По выходе из губы Непрядов скомандовал «полный ход». Команду мгновенно исполнили. При этом командир не услышал привычно ломившего уши рёва дизелей. Могучее тело субмарины лишь слегка напряглось в плавном ускорении, преодолевая лобовое сопротивление, и потоки воды бешено понеслись по бортам. Тотчас две волны, рождённые мощным движением «нарвала», начали расходиться от форштевня подобно гигантским усам. Доходя до самого берегового уреза, они как бы поддразнивая и резвясь, щекотали белыми всплесками отдалявшиеся гранитные скалы. Чайки вскоре поотстали, не в силах угнаться за стремительно уходившим кораблём.

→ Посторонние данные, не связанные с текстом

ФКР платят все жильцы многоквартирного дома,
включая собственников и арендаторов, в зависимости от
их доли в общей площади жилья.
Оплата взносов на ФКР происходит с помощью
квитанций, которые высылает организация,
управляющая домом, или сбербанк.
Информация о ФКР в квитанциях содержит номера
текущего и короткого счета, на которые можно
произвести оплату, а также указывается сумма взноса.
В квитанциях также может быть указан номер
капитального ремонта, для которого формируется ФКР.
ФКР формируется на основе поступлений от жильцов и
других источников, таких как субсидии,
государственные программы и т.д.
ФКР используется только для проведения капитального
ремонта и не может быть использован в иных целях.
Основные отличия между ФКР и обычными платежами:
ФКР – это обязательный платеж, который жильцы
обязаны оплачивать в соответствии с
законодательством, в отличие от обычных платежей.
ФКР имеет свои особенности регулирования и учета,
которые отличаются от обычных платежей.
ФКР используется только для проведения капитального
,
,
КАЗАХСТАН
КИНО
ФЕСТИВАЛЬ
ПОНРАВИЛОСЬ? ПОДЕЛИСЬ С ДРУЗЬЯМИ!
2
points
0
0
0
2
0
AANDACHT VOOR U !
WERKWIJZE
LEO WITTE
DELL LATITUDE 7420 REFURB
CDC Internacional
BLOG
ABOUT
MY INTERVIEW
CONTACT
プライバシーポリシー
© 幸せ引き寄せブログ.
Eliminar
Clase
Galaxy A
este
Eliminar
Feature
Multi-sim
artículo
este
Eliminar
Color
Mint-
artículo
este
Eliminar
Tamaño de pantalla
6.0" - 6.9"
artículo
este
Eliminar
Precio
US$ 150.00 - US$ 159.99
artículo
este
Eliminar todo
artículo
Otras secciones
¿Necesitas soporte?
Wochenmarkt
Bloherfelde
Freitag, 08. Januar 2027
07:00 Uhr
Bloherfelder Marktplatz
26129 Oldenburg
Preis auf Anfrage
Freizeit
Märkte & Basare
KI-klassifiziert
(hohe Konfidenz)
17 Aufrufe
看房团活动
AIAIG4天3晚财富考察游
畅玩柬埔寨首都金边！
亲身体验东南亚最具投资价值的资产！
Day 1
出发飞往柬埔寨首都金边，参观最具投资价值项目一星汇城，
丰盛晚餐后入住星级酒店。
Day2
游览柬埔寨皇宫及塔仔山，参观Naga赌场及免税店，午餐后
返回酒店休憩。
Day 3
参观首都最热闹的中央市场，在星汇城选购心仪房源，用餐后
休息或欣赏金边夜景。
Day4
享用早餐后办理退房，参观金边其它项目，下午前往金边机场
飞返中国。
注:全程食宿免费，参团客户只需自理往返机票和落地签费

Снова Егор был спокоен и твёрд, как прежде уверен в себе и в своих людях. Рядом были его старые друзья и верные, испытанные сослуживцы, с которыми довелось в морях «съесть» не один пуд соли, с кем породнились и в радости и в беде. Вот рядом Кузьма Обрезков, который скорее сдохнет, чем обманет или предаст. Щурясь встречному ветру, он покуривает в рукав и поводит под альпаковой курткой налитыми покатыми плечами, будто на них ещё непривычно давят погоны с недавно приколотыми звездочками капитана второго ранга. А в центральном вахтой правит Вадим Колбенев. И в нём Егор уверен как в самом себе. Теперь все трое они почти на равных умели управлять этим великолепным, умным кораблём. А лодка действительно была необычной. Из её штатного расписания исчезли многие должности, которые по традиции исполнялись матросами и старшинами срочной службы. Отныне здесь вовсе не нужно было ни клапана вручную крутить, ни давить на рычаги и рукоятки. Автоматизация всех рабочих процессов была полнейшей. Воистину это был подводный корабль грядущего века – настолько он ещё непривычен был в своём техническом совершенстве.
Операторы в офицерских званиях сидели в удобных кожаных креслах за пультами управления и играли на клавишах компьютеров. А в самом центральном так просторно, что впору давать бал. Даже шахты перископов, частоколом высившиеся посреди помещения, представлялись декоративными колоннами, торжественно подпиравшими своды дворцового зала. И в помине здесь не было столь привычной по старым дизельным лодкам тесноты от скученности множества людей. Глаз ласкал ровный дневной свет неоновых светильников. Трубопроводы и кабели упрятаны под светло-серыми облицовочными панелями, а мощные кондиционеры держали комнатную температуру и обеспечивали свежесть воздуха.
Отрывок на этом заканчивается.